The input ::
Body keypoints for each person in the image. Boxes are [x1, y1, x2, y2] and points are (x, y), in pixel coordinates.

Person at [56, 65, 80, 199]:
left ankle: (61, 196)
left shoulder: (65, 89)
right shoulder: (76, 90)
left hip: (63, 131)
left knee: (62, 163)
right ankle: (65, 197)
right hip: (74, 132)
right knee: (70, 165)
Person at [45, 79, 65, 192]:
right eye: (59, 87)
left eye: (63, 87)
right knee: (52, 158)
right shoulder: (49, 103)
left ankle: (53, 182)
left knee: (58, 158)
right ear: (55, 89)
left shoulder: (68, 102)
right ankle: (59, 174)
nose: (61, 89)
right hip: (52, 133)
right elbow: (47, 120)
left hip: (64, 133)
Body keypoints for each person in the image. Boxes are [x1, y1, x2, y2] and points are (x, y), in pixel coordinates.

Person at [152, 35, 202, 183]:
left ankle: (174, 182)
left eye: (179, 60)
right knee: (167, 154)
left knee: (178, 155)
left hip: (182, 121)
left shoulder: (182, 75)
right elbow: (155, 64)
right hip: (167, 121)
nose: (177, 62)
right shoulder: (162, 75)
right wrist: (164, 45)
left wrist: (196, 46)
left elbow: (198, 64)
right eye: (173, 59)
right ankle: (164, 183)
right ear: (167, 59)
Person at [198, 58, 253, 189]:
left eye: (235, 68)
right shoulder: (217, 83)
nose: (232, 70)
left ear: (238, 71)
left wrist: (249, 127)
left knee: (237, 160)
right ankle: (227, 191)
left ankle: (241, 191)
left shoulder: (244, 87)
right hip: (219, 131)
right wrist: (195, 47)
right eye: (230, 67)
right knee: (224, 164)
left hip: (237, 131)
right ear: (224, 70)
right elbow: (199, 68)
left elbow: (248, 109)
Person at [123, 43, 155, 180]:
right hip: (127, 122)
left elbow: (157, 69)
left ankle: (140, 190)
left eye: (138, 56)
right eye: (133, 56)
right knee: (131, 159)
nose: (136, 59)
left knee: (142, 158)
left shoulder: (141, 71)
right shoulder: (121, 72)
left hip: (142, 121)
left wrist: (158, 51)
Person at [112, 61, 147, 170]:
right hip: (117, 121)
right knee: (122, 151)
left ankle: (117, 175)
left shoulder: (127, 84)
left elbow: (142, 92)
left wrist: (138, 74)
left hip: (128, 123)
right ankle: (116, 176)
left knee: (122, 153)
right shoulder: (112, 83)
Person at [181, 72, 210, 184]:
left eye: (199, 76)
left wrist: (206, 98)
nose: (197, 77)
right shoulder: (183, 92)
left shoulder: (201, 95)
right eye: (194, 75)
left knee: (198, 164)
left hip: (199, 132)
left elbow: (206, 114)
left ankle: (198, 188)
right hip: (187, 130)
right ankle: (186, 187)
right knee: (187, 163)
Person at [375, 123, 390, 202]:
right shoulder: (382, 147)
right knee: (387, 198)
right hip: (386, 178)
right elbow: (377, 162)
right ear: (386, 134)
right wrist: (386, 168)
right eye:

Requirement :: From the entries above, give again exactly the lines running from the line with "right shoulder: (162, 75)" to the line with "left ear: (238, 71)"; include both of those lines.

Solution below ::
right shoulder: (162, 75)
right wrist: (164, 45)
left wrist: (196, 46)
left elbow: (198, 64)
right eye: (173, 59)
right ankle: (164, 183)
right ear: (167, 59)
Person at [198, 58, 253, 189]:
left eye: (235, 68)
right shoulder: (217, 83)
nose: (232, 70)
left ear: (238, 71)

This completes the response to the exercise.